Gladwell's "Talking to Strangers" is about the best diagnosis of the problem I've come across. You've got some communities where the police are either in an impossible position, or where the town council is more impressed by drug and gun roundups than they are lower crime stats. So there's a lot of strung-out, overworked, underfunded police forces employing Kansas City-style "look beyond the ticket" enforcement. Which is a great way to destroy relations with the local community. Meanwhile, when that same community actually needs the police, they're nowhere to be found, because again, they're overworked and underfunded.
Oh and those poor communities are almost always minority communities, because poor white communities have an equally shitty but different dynamic. (But I think that's a whole other thing.)
Black guy gets 8 tickets for sitting in his car, but when his cousin is shot, no police in sight. And the nicer, whiter communities seldom have these stories. On the surface, how in the hell can you not call that systemic racism? It isn't, but I can certainly understand the conclusion.
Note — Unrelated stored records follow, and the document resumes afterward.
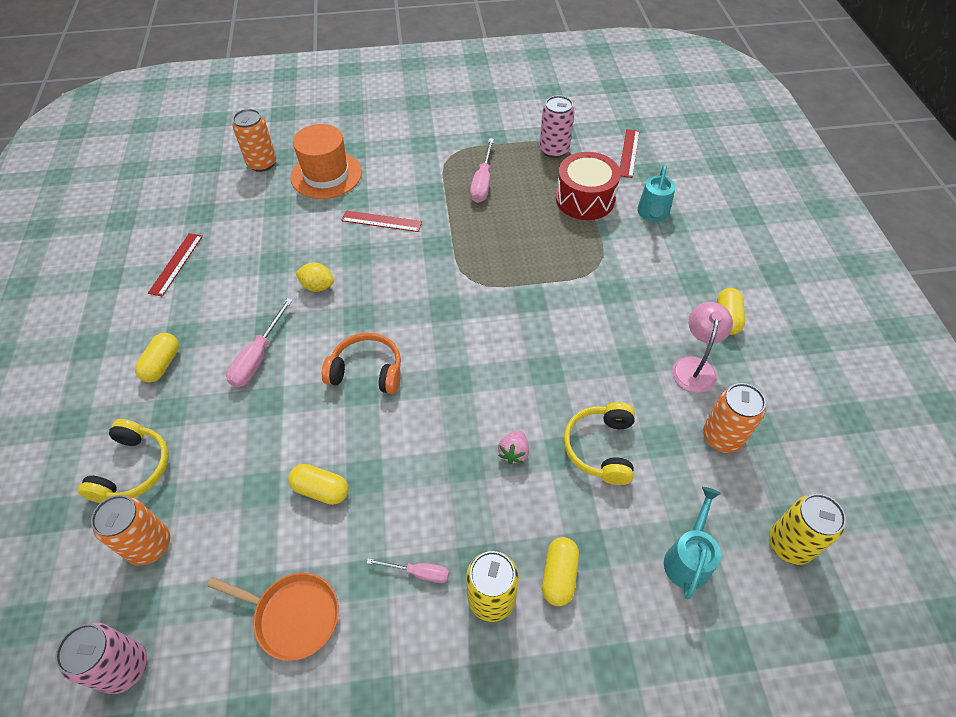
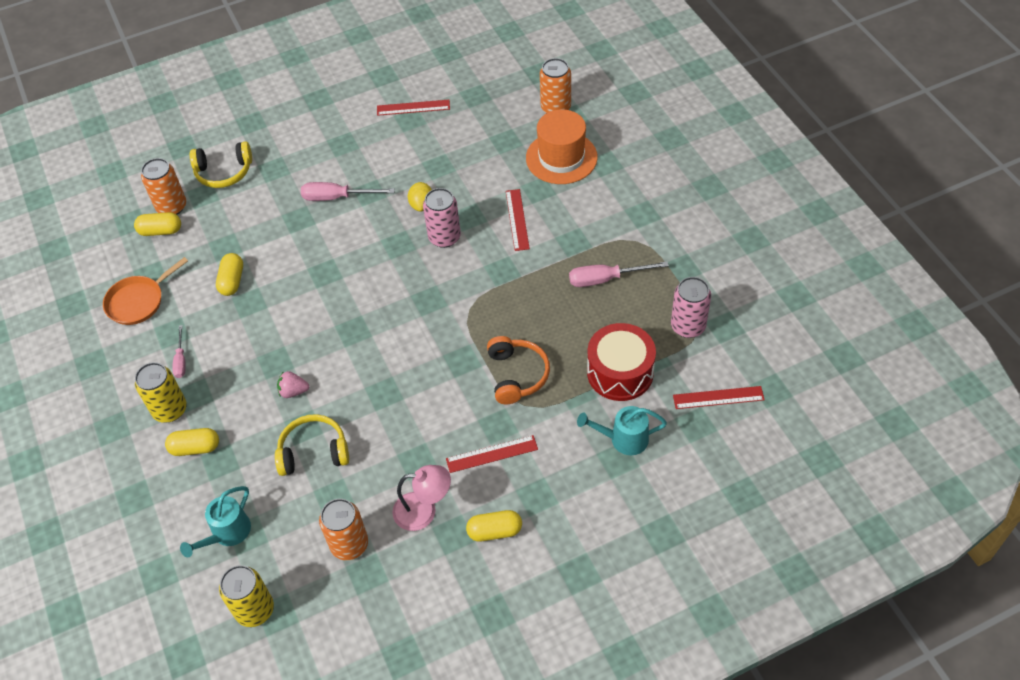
camera: 75 degrees right, 0 degrees up
(124, 667) = (93, 232): pink can -> pink can (444, 237)
(162, 364) = (313, 146): yellow capsule -> yellow capsule (160, 231)
(293, 616) = (138, 301): orange pan -> orange pan turned 45 degrees clockwise
(367, 371) = (344, 269): orange headphones -> orange headphones (517, 375)
(644, 301) = (492, 454): none -> red ruler
(688, 558) = (227, 534): turquoise watering can -> turquoise watering can turned 120 degrees clockwise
And then sure, yeah, you have cops who say "well you know, all the guys who ever shot at me were black, so..." They might not be wrong but again, wrong conclusion to draw. I think it's poverty and income inequality. There's no sociological phenomenon that has a higher correlation than income inequality and violent crime. None. It's a thing. And not only has no one ever solved it, the Pareto distribution continues to skew more extreme.
I may be wrong about all of it. But I refuse to believe poor, inner city communities are not having a bad time of it, whatever the reason. So yeah, they've got some shit to protest about. And a ton of them are trying to be lawful about it.